For those reading these words in the shadow of the current geopolitical moment, when Israel’s worldly alliances and maneuvering feel increasingly uncertain, this reminder carries particular weight.

But an equally resonant message in this haftarah can be gleaned from a single verse in which the prophet speaks in God’s voice directly to the people of Israel: “I redeemed you from the house of slavery; I sent Moshe, Aharon, and Miriam" (Micah 6:4). Three names; three leaders, set side by side, without hierarchy.

This matters enormously, not only in its ancient context, but in ours. In nearly every generation, debates arise about the role of women in Jewish communal leadership, and those debates often carry the implication that authentic Jewish leadership is primarily, or essentially, male. Micha’s verse cuts through these arguments with prophetic directness. It does not distinguish between the leaders it names. God sent all three.

Miriam’s path to that standing was unlike that of her brothers, and understanding it deepens the prophet’s claim. The Talmud teaches (Sotah 12a) that Miriam was the first of the three siblings to show signs of leadership, and she did so as a child. When her father, Amram, reeling from Pharaoh’s genocidal decrees, concluded that Israelite men should separate from their wives - better, he reasoned, not to bring children into a world of slavery and male offspring to a fate of death - it was his young daughter who stood up to him. She recognized that her father’s despair, however understandable, was itself a form of surrender. By speaking out against it, she engineered the circumstances that made Moshe’s birth and rescue possible.

At the crossing of the Yam Suf, the Torah designates Miriam as “the prophetess, sister of Aharon" (Exodus 15:20), a title that our Sages understood as placing her prophetic gifts on par with Aharon’s own. But her leadership took a distinctive form. While Moshe spoke and legislated from the front, Miriam led from within the community. She organized the women in song and dance, creating a shared experience of divine encounter that was participatory rather than hierarchical, welling up from below rather than descending from above.

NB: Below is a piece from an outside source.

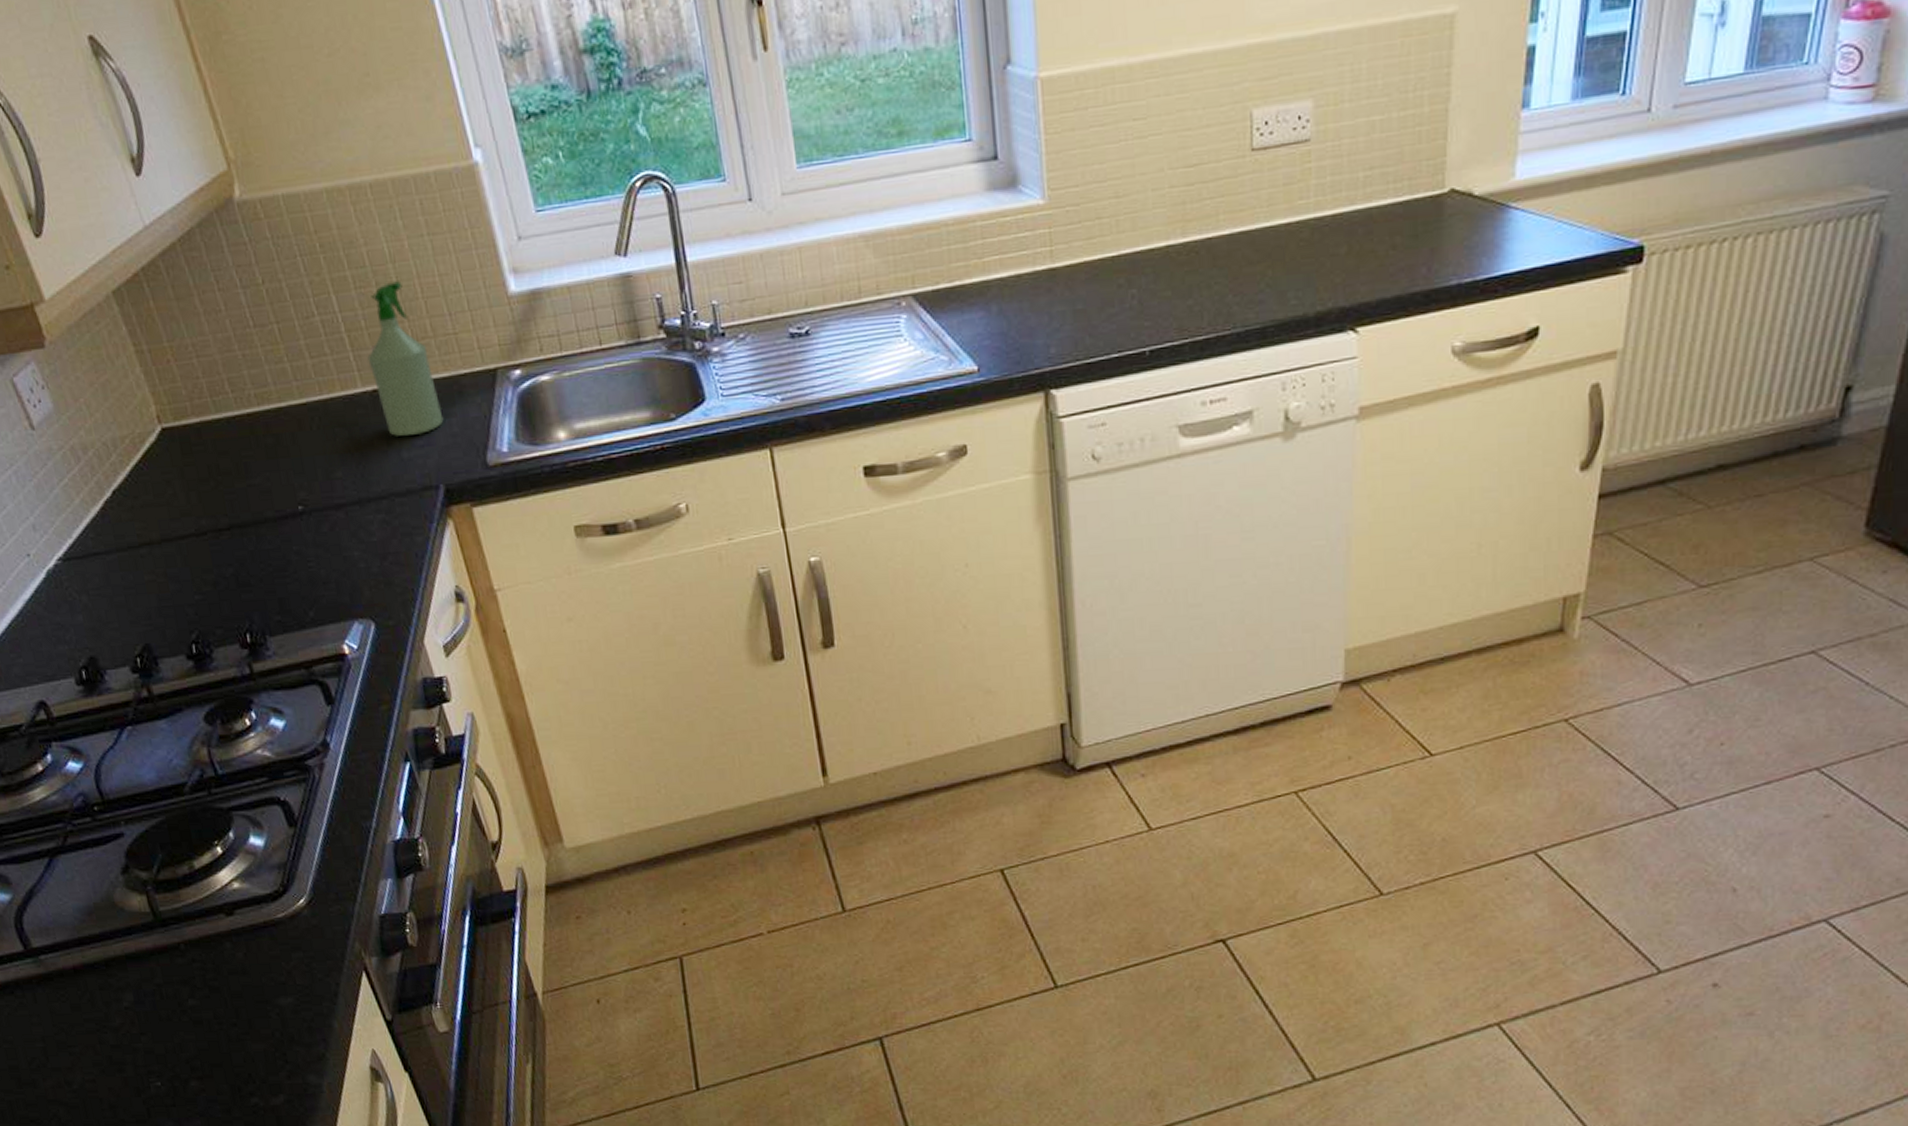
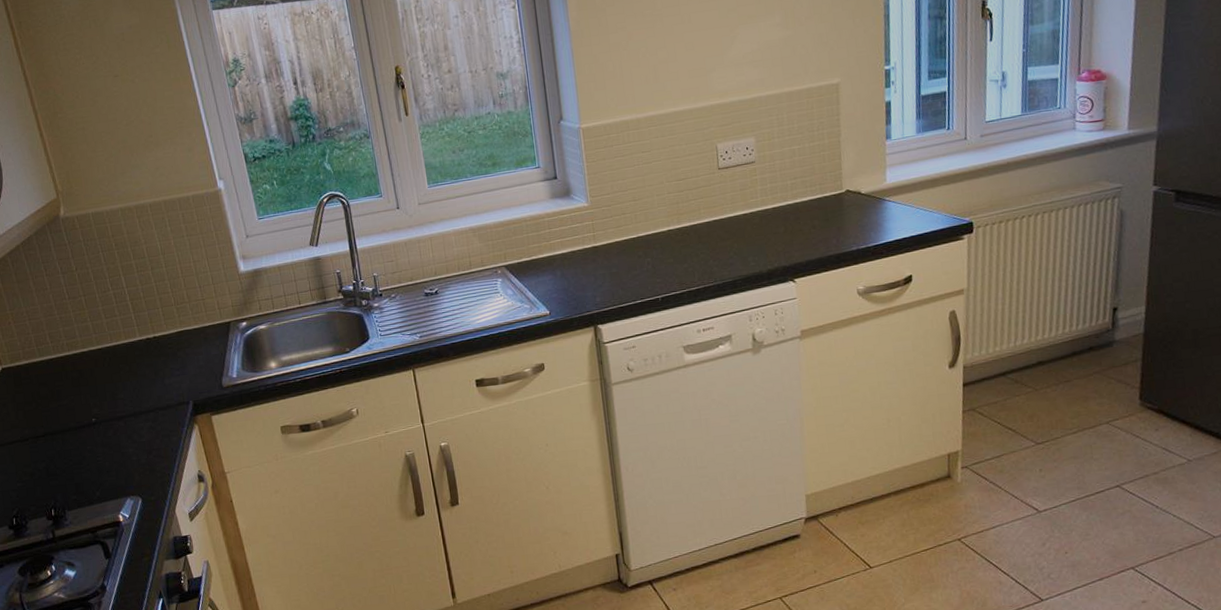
spray bottle: present [367,279,444,436] -> none [144,265,194,369]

This quality is crystallized in the symbol most closely associated with her: the well. Our Sages teach (Rashi on Numbers 20:2) that throughout the years of wandering a miraculous well accompanied Israel in the desert on Miriam’s merit, its waters sweet and unceasing for as long as she lived. The well is no accident as a symbol. Like Miriam herself, it does not announce itself with declarations or commands. It simply sustains, always present beneath the surface, quietly nourishing those who draw from it. Her very name encodes this quality: mar, bitterness, transformed into mayim, water and life.

In last week’s parsha, Chukat, Miriam dies, and the water disappears. What follows is not only a crisis of thirst, but a crisis of leadership. Moshe, who had overcome his struggles with speech to wield it with power, suddenly falters: he strikes the rock instead of speaking to it (Numbers 20:11).

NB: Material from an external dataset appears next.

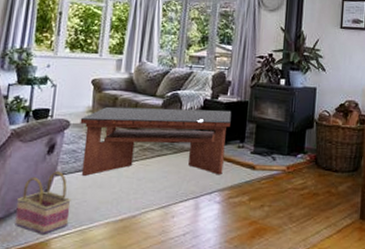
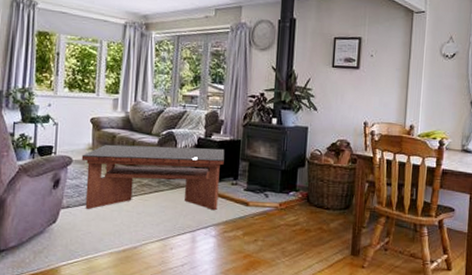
basket: present [15,170,71,236] -> none [27,204,77,263]

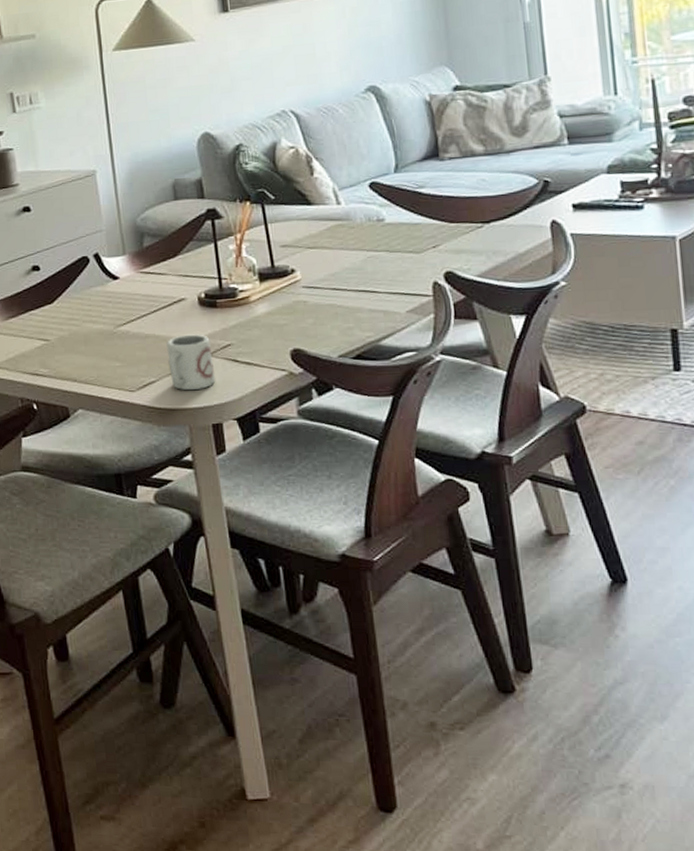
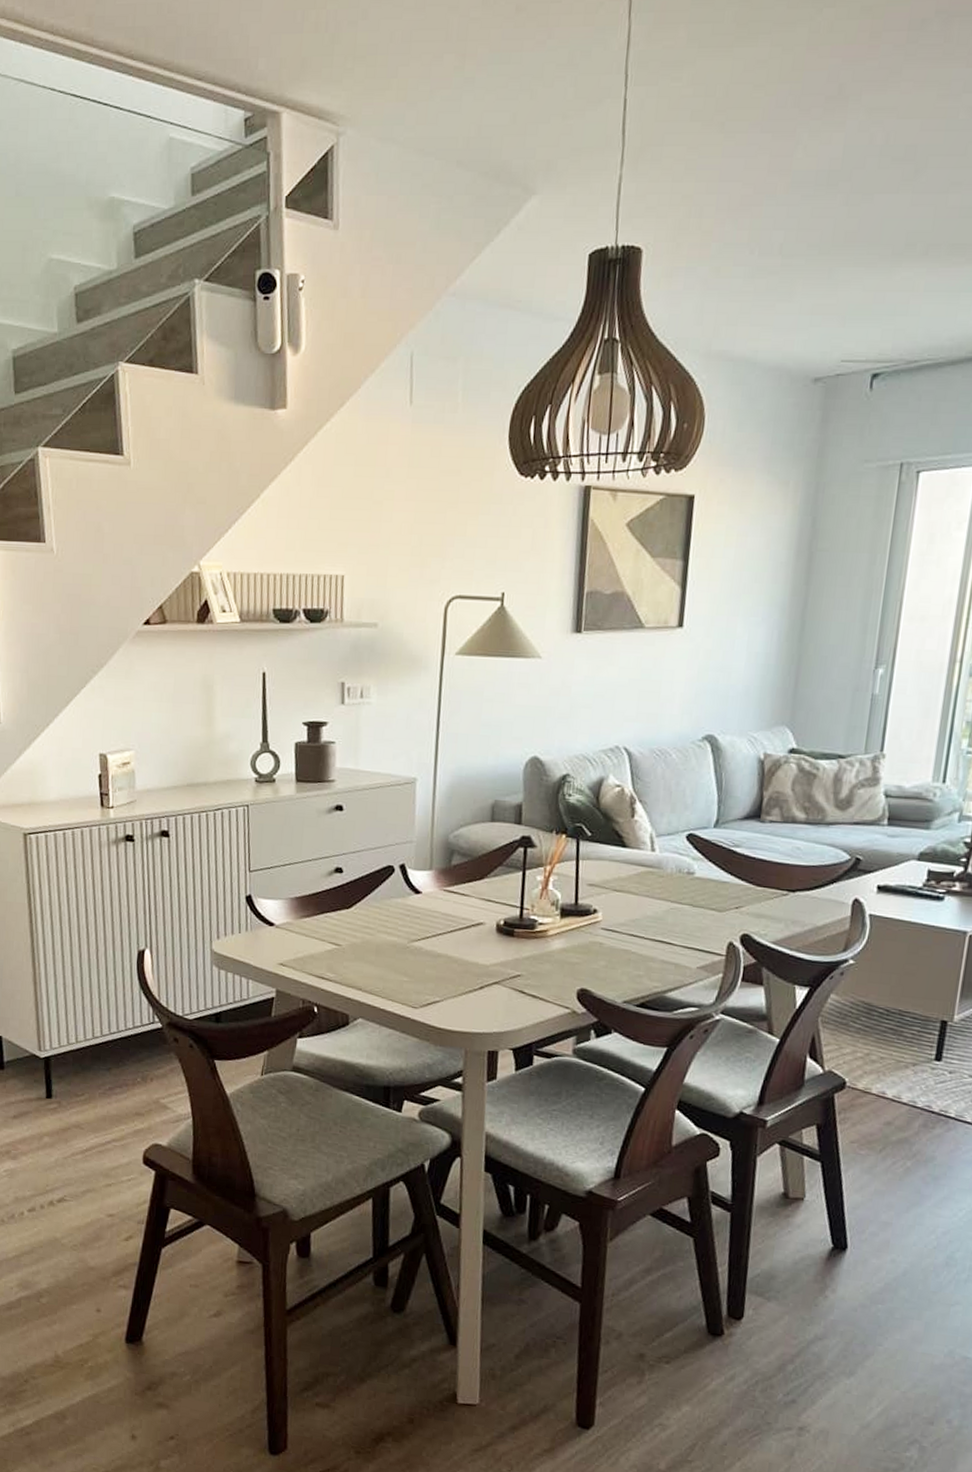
cup: present [167,334,216,391] -> none [455,959,501,1016]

It may not be coincidental that this failure comes so closely after Miriam’s death. While she lived, her constant, consistent, sustaining presence seems to have enabled something in Moshe himself, a capacity for connection and communication that he could not maintain alone. (I am grateful to my wife, Ruchie, for this insight.)

Micha understands this, and this is why he names all three leaders in one breath. Leadership in the Jewish world has never been, and must never become, the exclusive domain of one voice, one gender, or one model. There are forms of wisdom and strength that emerge from the lived experience and spiritual gifts of Jewish women, capacities a community cannot afford to sideline. As we seek leaders in this critical moment in our people’s history, we must look at the full breadth of our people: men and women alike who carry the courage of Miriam, the vision of Moshe, and the bridging spirit of Aharon.

This, in the end, is where Micha’s prophecy calls us. “What the Lord seeks from you: only to do justice, love goodness, and walk modestly with your God" (6:8). To walk toward that vision, we will need all the diversity of spiritual power that we can muster.